RP news wires, Noria Corporation
Stepan Company announced Monday that its board of directors has approved pension plan changes that will take effect July 1, impacting participants in the chemical manufacturing company's U.S. salaried workforce and certain participants in the U.S. hourly workforce.
  * The company will freeze its non-union defined benefit pension plan
    effective June 30, and replace it with a defined contribution plan
    having a fixed company contribution rate of 4 percent of base salary.
    This means that no future benefits will accrue under the pension plan,
    but pension benefits earned through June 30 will be available to
    employees when they retire under the terms of the plan.
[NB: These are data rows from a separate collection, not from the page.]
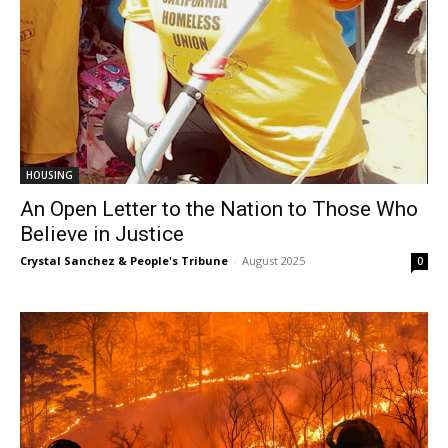
HOUSING
An Open Letter to the Nation to Those Who
Believe in Justice
Crystal Sanchez & People's Tribune
-
August 2025
0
  * Employees will still be eligible to make their own contributions to the
    company's 401(k) Income Savings Plan to help provide for their own
    retirement income.  Investment selection for the defined contribution
    assets will be made by the employee, as is the case with the current
    401(k) Income Savings Plan.

  * Certain longer service employees will be eligible for a supplemental
    contribution from the company for up to five years.  The amount of the
    supplemental contribution is based on replacing a portion of the
    estimated future benefit from the legacy pension plan, offset by the
    estimated future contributions from the new defined contribution plan.

  * The company intends to seek similar plan changes for the remaining U.S.
    workforce as collective bargaining agreements are renegotiated.

  * The change has no impact on current U.S. retirees/former employees with
    vested benefits or employees who terminate or retire by June 30, 2006.

  * The U.S. Profit Sharing Plan will not be impacted by these changes.

The company believes this change will balance the needs of providing retirement security for our employees, while providing a more predictable cost structure for the company. Employees will also benefit from having a more portable benefit. This fully funded defined contribution balance moves with the employee during their career should they change employers. The company believes the new plan provides a competitive retirement plan for its employees going forward, which is in balance with the company's need to control cost.

The company will continue to recognize pension expense and cash funding obligations for the frozen defined pension plan over the remaining life of that liability. As such, the company does not expect any full year savings in the near future, as any reduction in defined benefit pension expense is expected to be offset by the new defined contribution expense. The volatility in pension expense should decline.

Stepan Company, headquartered in Northfield, Ill., is a leading producer of specialty and intermediate chemicals used in household, industrial, personal care, agricultural, food and insulation related products. The common and the convertible preferred stocks are traded on the New York and Chicago Stock Exchanges under the symbols SCL and SCLPR.